India’s National Biofuel Policy sets ambitious blending targets, with ethanol playing a crucial role. Grain-based ethanol — especially from surplus rice and maize — has become an important part of this plan. It helps reduce the oil import bill, supports the rural economy, and aligns with India’s commitments to sustainable energy.

At the same time, the government must ensure that using food grains for industrial purposes does not affect domestic food security. By channeling only broken or lower-quality rice for ethanol and setting clear reserve prices for food-grade stocks, the new OMSS policy tries to strike this delicate balance.


The Role of Cooperatives: Trust and Accessibility

The ‘Bharat’ brand, managed by cooperatives like NAFED, NCCF, and Kendriya Bhandar, plays a vital role in making reasonably priced staples accessible to millions. By restricting this branding exclusively to approved cooperatives, the government aims to prevent misuse, price manipulation, and counterfeit branding in the retail market.

This system allows consumers to buy rice at stable, controlled rates while ensuring that margins go to trusted cooperatives that reinvest in farmer welfare and rural infrastructure.


Challenges Ahead

While the policy has clear intentions, its success will depend on smooth implementation. Ensuring that private traders do not misuse broken rice channels, maintaining quality standards for ethanol rice, and monitoring that only eligible cooperatives use the ‘Bharat’ label are all important factors.

Additionally, the removal of the ₹200-per-quintal subsidy after June 2026 may require cooperatives to adjust their pricing or operational efficiency to keep ‘Bharat’ rice affordable.


How Farmers Benefit

Farmers stand to gain indirectly through steady demand for surplus grains, improved price realization for older stocks, and additional income streams if broken rice fetches fair industrial rates. The increased reserve price for wheat will also give wheat growers confidence that minimum prices remain aligned with their input costs.


A Structured Policy for a Stable Future

Overall, the new OMSS policy provides a clearer, more transparent framework for food grain sales in India’s open market. It supports multiple objectives:

  • Easing warehouse stock burden.
  • Stabilizing open market grain prices.
  • Supporting India’s ethanol blending roadmap.
  • Protecting the integrity of the ‘Bharat’ brand.
  • Offering clear, fair pricing structures for various buyer groups.
  • Ensuring that surplus or substandard rice is put to productive use.

Conclusion

India’s food grain supply chains are complex, balancing farmer welfare, consumer needs, export targets, and now, green fuel ambitions. The updated OMSS policy is an example of how the government is trying to align traditional agriculture with modern sustainability goals.

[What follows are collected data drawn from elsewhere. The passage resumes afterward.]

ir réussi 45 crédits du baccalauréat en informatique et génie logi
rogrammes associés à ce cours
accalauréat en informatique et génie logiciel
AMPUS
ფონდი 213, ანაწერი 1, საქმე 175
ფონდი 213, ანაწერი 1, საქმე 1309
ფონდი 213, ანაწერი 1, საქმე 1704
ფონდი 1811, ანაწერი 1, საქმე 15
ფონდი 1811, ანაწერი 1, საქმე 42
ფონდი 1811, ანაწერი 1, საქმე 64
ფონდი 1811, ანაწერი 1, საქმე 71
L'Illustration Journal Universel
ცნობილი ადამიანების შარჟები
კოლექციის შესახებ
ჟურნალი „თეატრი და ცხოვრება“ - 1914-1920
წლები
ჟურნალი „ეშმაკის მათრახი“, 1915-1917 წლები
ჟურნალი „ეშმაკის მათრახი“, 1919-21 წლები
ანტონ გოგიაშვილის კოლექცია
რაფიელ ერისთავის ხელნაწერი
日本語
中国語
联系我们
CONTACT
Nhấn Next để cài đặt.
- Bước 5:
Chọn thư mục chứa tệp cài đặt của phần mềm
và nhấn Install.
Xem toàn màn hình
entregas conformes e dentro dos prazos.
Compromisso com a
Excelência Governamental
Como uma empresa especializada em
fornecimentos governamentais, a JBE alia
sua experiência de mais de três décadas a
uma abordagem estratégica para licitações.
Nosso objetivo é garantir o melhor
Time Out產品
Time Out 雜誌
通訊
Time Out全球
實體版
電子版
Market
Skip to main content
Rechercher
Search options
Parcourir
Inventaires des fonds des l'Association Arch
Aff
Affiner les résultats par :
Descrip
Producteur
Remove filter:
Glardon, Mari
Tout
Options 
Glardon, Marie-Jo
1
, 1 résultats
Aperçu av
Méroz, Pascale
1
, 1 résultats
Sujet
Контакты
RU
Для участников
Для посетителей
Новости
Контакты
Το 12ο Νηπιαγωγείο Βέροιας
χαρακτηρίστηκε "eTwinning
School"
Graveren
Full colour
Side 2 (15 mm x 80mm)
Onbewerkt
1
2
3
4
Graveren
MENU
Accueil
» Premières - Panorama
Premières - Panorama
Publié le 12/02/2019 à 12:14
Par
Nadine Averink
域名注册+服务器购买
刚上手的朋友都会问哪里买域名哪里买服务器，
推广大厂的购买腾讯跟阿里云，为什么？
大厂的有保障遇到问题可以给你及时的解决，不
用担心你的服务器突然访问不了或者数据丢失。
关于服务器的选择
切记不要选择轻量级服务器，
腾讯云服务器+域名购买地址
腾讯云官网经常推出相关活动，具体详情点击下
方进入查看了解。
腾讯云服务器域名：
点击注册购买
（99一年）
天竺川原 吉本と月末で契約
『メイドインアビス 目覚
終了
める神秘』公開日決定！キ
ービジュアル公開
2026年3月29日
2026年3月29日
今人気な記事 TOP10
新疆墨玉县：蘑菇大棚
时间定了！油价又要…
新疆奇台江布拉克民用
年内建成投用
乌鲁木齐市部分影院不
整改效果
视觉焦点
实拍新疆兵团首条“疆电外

By combining robust oversight, modern pricing, industrial linkages, and trusted cooperatives, the policy aims to build a resilient, flexible system that keeps India’s granaries stocked, farmers secure, and consumers supplied — while also helping the country shift towards cleaner, domestic energy.

The success of this policy will depend on collaboration among FCI, ethanol producers, cooperatives, millers, state governments, and millions of farmers across the country. If implemented effectively, it promises to keep India’s food economy strong and its green fuel ambitions on track.